Start of Block
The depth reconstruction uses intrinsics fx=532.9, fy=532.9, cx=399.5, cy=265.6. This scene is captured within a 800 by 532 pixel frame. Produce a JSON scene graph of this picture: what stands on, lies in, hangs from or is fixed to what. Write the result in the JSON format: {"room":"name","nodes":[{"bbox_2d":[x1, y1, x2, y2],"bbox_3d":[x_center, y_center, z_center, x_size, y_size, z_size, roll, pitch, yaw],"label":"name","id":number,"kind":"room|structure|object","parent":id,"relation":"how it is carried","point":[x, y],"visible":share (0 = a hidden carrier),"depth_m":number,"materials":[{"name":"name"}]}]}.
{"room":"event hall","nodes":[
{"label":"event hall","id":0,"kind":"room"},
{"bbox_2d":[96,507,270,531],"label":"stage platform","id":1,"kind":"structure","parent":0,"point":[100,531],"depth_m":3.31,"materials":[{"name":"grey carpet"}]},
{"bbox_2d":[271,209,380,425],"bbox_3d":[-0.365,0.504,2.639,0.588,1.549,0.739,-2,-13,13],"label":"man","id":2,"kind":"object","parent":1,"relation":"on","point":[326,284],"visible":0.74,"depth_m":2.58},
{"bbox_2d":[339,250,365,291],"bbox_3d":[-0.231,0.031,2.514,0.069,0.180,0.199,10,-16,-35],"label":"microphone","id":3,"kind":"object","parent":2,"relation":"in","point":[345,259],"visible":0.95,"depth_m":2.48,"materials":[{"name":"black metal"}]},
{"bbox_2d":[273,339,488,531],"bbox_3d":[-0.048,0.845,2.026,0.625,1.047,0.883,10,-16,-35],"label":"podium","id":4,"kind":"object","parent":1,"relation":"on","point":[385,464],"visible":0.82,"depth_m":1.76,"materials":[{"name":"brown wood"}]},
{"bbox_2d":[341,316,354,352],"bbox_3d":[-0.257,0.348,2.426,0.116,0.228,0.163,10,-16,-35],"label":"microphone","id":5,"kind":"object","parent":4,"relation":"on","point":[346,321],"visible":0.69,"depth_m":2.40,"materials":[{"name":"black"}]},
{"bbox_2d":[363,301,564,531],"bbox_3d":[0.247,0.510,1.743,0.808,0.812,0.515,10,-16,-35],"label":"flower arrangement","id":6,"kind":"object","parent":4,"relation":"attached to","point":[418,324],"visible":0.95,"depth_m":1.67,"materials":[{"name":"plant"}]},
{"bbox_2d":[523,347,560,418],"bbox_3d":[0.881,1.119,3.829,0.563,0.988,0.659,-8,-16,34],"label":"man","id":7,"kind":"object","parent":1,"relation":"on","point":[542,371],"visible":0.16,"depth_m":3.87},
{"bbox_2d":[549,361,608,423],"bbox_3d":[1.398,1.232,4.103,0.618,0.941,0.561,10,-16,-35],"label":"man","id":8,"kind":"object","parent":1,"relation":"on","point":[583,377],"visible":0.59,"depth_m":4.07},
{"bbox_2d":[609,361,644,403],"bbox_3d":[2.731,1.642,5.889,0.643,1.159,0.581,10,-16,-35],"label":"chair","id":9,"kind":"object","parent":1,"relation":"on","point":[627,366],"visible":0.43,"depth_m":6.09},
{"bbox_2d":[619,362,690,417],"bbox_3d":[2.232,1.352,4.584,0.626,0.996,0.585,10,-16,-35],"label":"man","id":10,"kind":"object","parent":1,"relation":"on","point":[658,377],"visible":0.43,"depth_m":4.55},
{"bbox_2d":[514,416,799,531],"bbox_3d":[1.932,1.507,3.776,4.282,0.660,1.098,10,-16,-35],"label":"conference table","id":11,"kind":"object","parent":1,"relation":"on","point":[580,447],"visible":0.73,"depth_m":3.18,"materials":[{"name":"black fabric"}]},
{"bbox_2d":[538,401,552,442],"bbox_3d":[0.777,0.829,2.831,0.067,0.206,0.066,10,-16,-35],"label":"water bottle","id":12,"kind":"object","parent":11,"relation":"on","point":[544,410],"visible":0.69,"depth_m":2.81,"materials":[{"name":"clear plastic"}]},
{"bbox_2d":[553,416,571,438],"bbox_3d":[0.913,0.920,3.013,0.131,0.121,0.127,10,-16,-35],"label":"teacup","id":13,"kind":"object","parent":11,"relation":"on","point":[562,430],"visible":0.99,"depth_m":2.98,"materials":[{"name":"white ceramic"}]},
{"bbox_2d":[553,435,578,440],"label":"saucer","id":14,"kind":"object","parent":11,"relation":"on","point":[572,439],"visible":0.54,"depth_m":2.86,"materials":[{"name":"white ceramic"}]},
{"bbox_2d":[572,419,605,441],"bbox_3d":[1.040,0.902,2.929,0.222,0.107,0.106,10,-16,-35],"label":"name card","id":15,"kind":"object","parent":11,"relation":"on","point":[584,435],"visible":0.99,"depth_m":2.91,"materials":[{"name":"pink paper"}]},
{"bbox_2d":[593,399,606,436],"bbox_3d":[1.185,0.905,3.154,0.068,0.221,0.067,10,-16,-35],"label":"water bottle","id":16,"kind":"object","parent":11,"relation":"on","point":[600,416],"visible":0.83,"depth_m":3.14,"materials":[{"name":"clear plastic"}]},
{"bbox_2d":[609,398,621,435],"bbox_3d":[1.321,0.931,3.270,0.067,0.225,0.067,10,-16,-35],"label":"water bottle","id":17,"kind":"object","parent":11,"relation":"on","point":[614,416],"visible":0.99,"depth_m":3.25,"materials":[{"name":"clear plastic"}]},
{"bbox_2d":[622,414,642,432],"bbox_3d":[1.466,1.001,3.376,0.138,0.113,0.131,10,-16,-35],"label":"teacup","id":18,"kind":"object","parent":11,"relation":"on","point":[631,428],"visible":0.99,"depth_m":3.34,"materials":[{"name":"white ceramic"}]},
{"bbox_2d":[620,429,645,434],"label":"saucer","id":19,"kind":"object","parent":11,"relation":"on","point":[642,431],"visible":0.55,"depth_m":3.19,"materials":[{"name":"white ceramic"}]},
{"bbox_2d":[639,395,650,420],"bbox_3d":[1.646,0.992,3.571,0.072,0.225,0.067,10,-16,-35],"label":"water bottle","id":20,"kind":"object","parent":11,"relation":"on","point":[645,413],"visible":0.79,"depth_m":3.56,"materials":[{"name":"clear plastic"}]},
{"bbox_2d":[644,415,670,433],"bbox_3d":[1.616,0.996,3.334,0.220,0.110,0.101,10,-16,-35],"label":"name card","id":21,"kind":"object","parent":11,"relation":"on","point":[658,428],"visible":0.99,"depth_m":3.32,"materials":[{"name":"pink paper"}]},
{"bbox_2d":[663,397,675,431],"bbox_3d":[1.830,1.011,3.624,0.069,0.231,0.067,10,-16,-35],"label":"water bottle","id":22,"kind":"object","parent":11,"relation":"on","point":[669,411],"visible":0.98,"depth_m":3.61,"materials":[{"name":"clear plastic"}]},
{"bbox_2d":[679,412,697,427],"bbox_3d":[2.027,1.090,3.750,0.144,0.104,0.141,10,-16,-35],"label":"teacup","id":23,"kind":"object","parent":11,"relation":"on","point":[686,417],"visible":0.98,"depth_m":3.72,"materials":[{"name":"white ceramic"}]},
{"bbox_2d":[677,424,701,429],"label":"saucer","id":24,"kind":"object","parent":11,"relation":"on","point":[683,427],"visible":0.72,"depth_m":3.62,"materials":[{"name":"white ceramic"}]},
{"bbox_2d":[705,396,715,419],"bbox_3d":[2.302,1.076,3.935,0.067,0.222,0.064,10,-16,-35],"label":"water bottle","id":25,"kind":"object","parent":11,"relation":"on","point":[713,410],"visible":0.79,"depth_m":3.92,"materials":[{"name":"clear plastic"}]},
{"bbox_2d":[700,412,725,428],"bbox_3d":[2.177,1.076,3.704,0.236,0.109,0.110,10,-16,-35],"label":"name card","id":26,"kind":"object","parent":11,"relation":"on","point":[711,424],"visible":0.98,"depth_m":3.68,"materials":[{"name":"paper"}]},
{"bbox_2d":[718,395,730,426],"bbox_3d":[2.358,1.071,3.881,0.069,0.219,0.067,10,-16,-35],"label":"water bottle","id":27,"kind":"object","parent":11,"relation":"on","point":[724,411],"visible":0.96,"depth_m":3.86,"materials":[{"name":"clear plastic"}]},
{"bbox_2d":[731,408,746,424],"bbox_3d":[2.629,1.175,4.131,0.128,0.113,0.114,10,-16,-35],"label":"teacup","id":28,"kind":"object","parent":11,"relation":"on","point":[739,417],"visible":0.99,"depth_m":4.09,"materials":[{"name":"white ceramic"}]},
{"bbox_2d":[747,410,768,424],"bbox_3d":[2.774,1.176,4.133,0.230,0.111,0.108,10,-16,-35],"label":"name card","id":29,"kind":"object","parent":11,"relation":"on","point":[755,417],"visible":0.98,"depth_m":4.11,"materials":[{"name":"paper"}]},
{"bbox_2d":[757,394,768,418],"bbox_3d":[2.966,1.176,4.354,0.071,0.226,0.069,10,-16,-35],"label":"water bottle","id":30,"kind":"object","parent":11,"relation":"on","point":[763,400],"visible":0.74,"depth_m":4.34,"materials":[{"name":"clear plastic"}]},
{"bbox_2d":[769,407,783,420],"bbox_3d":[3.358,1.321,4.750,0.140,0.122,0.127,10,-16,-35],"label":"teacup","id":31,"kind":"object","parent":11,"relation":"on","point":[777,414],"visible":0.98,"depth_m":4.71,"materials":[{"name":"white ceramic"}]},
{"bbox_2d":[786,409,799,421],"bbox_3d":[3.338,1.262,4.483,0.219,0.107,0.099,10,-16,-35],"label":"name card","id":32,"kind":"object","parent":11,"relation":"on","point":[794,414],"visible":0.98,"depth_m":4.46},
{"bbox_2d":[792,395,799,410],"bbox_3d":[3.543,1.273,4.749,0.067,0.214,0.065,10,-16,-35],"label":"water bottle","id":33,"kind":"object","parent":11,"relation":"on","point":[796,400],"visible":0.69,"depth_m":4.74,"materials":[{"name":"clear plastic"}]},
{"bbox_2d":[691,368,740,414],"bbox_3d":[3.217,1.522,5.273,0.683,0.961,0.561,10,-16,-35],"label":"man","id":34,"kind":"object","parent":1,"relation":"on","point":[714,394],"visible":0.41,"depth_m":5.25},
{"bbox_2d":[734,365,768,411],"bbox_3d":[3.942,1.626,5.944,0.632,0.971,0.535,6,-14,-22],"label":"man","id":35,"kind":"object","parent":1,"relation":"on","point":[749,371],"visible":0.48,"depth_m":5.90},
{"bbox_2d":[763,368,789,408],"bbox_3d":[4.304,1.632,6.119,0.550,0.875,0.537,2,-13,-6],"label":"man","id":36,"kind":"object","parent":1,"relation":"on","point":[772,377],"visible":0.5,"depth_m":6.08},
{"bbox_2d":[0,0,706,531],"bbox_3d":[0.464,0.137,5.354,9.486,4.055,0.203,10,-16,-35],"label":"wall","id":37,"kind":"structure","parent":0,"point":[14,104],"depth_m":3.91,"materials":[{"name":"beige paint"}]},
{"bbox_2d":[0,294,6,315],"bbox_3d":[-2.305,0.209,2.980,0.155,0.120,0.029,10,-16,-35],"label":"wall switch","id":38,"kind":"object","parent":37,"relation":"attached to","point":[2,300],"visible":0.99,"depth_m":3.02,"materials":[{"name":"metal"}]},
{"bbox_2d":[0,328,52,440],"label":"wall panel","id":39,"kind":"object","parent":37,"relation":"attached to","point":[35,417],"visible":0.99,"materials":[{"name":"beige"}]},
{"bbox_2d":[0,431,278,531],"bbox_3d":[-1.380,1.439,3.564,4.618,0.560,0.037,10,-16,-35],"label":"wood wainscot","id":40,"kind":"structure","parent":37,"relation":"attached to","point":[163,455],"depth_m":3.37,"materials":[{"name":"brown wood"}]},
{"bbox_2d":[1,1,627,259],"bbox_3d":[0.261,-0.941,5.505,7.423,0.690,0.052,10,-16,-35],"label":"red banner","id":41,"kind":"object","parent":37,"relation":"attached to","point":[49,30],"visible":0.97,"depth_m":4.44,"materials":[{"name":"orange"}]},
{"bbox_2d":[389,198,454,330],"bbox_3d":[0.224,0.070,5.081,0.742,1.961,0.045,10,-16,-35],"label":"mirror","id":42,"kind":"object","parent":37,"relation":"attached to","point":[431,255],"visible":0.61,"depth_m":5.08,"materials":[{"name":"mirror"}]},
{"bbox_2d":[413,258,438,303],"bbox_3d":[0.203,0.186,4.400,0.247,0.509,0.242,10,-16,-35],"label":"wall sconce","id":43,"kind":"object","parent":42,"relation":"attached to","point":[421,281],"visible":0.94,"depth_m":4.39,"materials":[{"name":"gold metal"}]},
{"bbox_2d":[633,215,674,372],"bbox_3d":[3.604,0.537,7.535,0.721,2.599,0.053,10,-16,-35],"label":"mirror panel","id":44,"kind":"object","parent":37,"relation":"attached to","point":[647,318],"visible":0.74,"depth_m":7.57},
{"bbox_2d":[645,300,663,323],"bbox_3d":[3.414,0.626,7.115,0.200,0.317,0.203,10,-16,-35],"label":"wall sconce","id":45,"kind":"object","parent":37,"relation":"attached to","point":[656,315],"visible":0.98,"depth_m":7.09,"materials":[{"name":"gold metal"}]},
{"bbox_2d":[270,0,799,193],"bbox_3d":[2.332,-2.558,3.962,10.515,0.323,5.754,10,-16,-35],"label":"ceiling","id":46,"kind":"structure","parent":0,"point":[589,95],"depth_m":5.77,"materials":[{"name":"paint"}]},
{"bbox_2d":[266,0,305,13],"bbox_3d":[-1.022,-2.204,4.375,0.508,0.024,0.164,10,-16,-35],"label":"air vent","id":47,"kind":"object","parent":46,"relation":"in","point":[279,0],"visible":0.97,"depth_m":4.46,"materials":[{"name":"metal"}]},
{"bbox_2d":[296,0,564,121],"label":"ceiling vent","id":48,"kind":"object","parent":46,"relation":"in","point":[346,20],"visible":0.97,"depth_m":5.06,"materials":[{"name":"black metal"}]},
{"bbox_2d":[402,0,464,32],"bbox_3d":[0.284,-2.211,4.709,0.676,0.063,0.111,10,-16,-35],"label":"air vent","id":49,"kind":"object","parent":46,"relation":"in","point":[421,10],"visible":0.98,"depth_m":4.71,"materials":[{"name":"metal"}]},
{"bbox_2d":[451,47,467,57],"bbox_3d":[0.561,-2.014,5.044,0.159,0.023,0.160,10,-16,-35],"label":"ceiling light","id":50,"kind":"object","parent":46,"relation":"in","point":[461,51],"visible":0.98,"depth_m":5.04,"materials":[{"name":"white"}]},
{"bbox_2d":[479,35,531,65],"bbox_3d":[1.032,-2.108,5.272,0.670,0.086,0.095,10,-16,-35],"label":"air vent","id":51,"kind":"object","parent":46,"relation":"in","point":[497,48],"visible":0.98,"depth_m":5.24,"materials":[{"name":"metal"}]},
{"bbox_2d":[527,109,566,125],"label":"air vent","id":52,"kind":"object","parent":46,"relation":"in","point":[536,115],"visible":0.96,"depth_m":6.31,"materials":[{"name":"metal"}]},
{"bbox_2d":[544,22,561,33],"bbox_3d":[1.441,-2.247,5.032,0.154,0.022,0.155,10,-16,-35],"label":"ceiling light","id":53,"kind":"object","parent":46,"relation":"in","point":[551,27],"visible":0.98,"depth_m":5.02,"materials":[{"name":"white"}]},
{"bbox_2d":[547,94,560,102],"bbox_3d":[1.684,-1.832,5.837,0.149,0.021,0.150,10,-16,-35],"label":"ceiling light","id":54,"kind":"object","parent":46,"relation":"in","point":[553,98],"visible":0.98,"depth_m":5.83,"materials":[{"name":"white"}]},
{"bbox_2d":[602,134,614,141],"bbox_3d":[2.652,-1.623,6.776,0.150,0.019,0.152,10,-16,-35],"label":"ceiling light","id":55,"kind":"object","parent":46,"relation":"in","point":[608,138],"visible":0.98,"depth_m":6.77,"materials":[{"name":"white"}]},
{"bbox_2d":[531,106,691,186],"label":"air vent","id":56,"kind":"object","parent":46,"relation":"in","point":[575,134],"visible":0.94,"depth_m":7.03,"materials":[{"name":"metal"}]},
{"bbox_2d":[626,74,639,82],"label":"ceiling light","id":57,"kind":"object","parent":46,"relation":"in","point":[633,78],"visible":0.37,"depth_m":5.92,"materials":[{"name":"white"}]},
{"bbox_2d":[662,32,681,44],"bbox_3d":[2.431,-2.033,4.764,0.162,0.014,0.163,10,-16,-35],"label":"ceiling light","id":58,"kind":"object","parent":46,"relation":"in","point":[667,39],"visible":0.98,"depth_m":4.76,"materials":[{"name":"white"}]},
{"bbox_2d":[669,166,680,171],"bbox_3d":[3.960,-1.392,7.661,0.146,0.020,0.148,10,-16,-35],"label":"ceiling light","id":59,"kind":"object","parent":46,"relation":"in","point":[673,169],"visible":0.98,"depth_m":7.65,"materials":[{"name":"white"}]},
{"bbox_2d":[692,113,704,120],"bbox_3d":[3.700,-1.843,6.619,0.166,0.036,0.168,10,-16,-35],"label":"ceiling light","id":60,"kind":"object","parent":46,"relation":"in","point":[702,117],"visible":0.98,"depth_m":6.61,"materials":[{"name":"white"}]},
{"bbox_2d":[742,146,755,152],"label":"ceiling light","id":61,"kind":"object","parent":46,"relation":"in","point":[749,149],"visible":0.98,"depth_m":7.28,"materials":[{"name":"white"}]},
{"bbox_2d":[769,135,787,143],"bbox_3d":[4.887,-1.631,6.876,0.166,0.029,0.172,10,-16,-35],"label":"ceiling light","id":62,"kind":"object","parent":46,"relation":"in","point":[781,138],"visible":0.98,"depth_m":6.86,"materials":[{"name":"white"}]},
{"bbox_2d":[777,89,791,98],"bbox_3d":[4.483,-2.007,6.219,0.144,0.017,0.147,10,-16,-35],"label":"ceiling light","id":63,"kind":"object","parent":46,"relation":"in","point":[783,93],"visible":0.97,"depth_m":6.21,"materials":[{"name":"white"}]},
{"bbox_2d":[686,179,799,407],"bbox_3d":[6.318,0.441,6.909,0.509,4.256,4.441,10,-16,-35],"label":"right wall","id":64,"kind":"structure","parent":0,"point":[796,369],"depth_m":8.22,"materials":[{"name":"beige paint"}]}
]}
End of Block
#### Exercise brief:
Within the entries, find all lines holding "brown" and copy each one.

#### Written response:
{"bbox_2d":[273,339,488,531],"bbox_3d":[-0.048,0.845,2.026,0.625,1.047,0.883,10,-16,-35],"label":"podium","id":4,"kind":"object","parent":1,"relation":"on","point":[385,464],"visible":0.82,"depth_m":1.76,"materials":[{"name":"brown wood"}]},
{"bbox_2d":[0,431,278,531],"bbox_3d":[-1.380,1.439,3.564,4.618,0.560,0.037,10,-16,-35],"label":"wood wainscot","id":40,"kind":"structure","parent":37,"relation":"attached to","point":[163,455],"depth_m":3.37,"materials":[{"name":"brown wood"}]},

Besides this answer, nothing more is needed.